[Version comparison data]
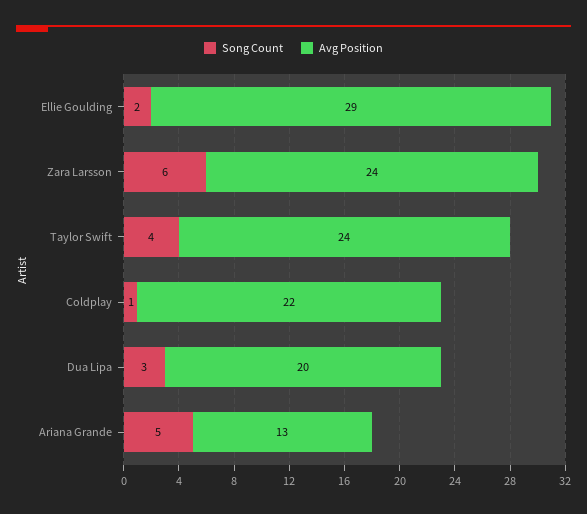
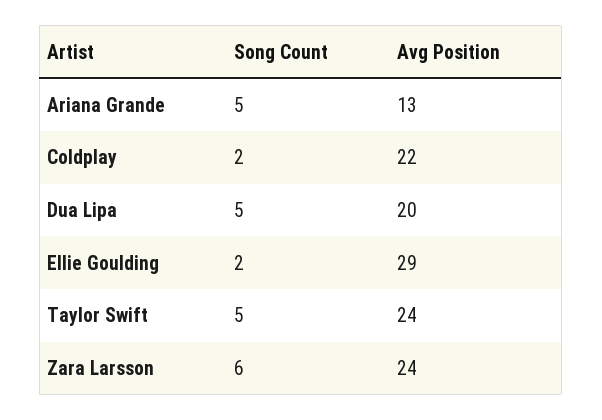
  {
    "Song Count": {
      "Ellie Goulding": 2,
      "Zara Larsson": 6,
-     "Taylor Swift": 4,
+     "Taylor Swift": 5,
-     "Coldplay": 1,
+     "Coldplay": 2,
-     "Dua Lipa": 3,
+     "Dua Lipa": 5,
      "Ariana Grande": 5
    },
    "Avg Position": {
      "Ellie Goulding": 29,
      "Zara Larsson": 24,
      "Taylor Swift": 24,
      "Coldplay": 22,
      "Dua Lipa": 20,
      "Ariana Grande": 13
    }
  }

### [What to produce]
Each record must be set down again without alteration, and no picture may be carried over.

### [Response to this task]
  {
    "Song Count": {
      "Ellie Goulding": 2,
      "Zara Larsson": 6,
-     "Taylor Swift": 4,
+     "Taylor Swift": 5,
-     "Coldplay": 1,
+     "Coldplay": 2,
-     "Dua Lipa": 3,
+     "Dua Lipa": 5,
      "Ariana Grande": 5
    },
    "Avg Position": {
      "Ellie Goulding": 29,
      "Zara Larsson": 24,
      "Taylor Swift": 24,
      "Coldplay": 22,
      "Dua Lipa": 20,
      "Ariana Grande": 13
    }
  }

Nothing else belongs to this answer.